No matter the money and time overspent
No matter how much their support they had lent
In state after state they had failed to defeat
The education reformers they said they would beat.

And when it was over the fact remained still,
That they couldn't be really the King of the hill.
And for all of their ranting and raving and storm
They've really done nothing to stop ed-reform.

Our thanks to the CER alum who penned this ed-reform anthem for all the families and activists out in Whoville fighting the good fight to make schools work better for all children.

Anonymous said...

There's now legislation in California requiring all home-schoolers be taught by certificated teachers.

CER should at least acknowledge that the KIPP schools in Dallas were failures and and in one year cost the district at least $45 million. And administrators were investigated and charged for all kinds of fraudulent practices including overstating enrollment and misusing funds for technology.

If reform advocates could at least acknowledge there were some expensive mistakes and abuses that occurred in ed reform, perhaps the public would be more sympathetic to their cause. They have a serious problem with building public trust.

Anonymous said...

Once again I think the public should be choosing one curriculum and not three -

a. saxon
b. sadler
c. saxon

I'm thinking you mention these three because they each encompass all grades 1 to 12. CPM is secondary only, so I don't think it solves the current problem as well as Singapore.

Why can't WTM or CER actually come right out and state which curriculum they consider superior over all others. This is what should be debated.

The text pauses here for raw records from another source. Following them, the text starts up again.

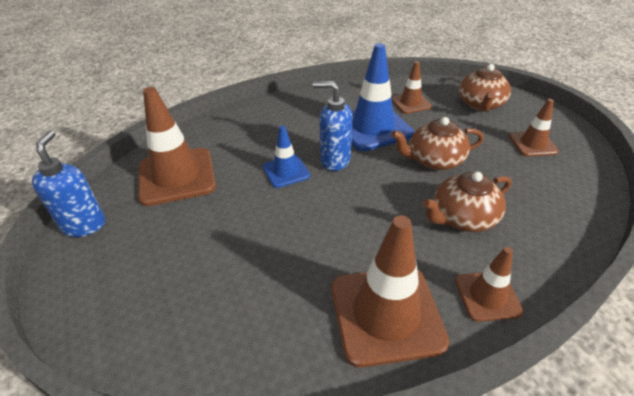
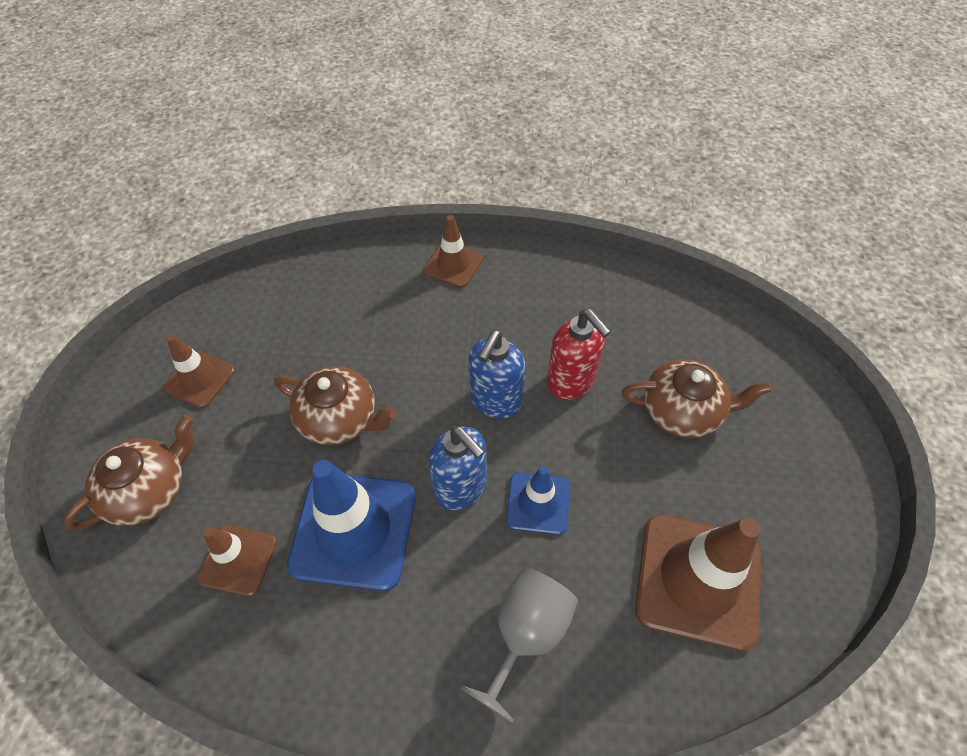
camera: 150 degrees left, 15 degrees up
blue soap dispenser [32,131,105,237] -> blue soap dispenser moved to [469,330,525,419]
brown traffic cone [331,215,449,368] -> none
brown teapot [423,172,512,232] -> brown teapot moved to [621,359,772,438]
none -> grey goblet [460,568,578,723]
none -> red soap dispenser [547,309,611,400]

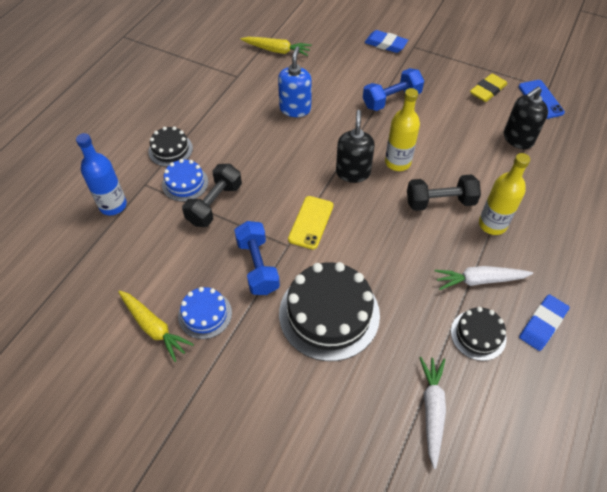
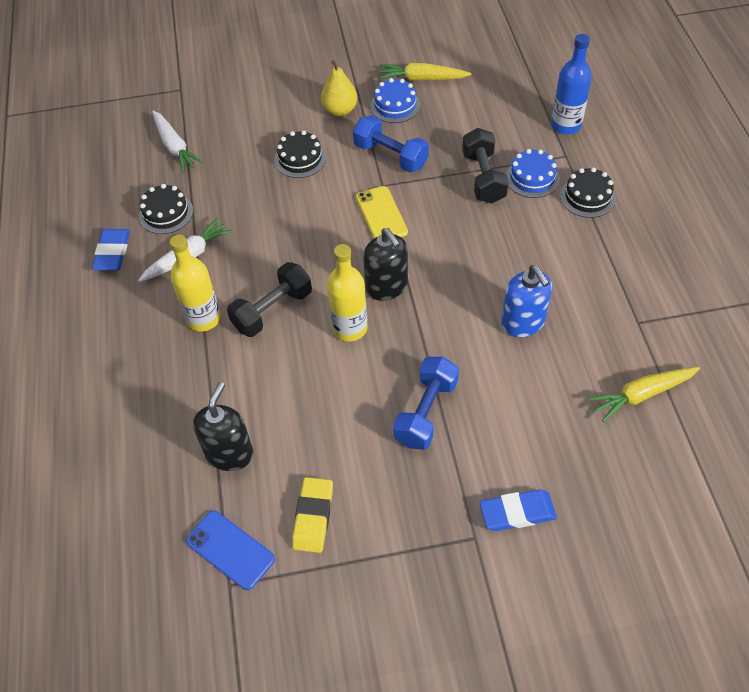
camera: 145 degrees right, 0 degrees up
black cake [279,262,380,361] -> black cake [274,131,326,178], size x0.53
none -> yellow pear [321,60,358,116]

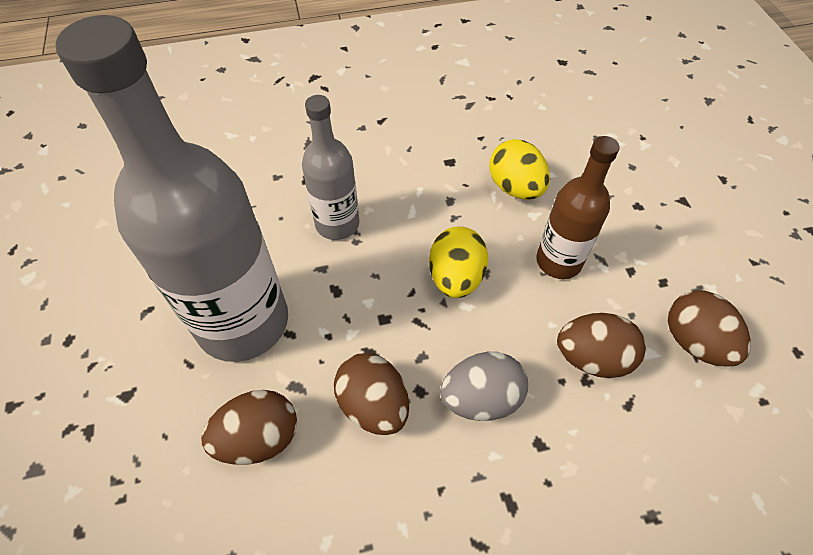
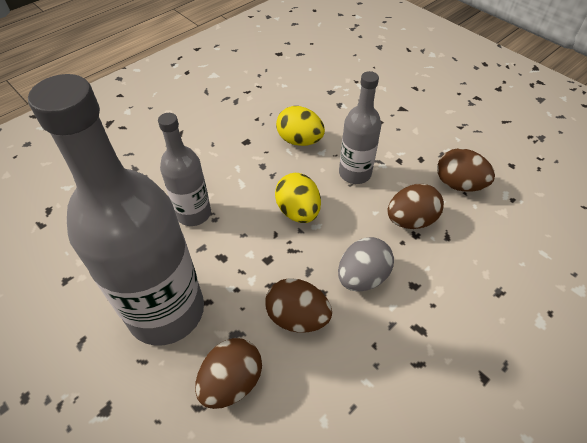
camera: 30 degrees left, 5 degrees down
brown bottle [536,136,620,279] -> grey bottle [339,71,381,184]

What's the solution, if its not standards-based reform.

Anonymous said...

I'm glad that Barry Garelick had you add the link showing which math programs CER supports.

Hypothetically speaking, if public schools ever got around to adapting one of those curriculums and public schools started showing substantially improved math scores, how would that change the CER's stance on education reform. Would they continue lobbying against public schools, teachers, and unions?

What is the CER's position on integrating students? Does the CER find that charter schools reflect the diversity of the community? Lets only consider the students who graduate from charters.

Have charter schools been proven to be cheaper and more effective than public schools? What comparisons have been done?

One thing that I've noticed that's startling and different about the Seattle region, since returning, are the large numbers of nontrinitarian churches being built in the region to accommodate equally large numbers of reformed christians. I can't help but think how they've influenced our school system in the region.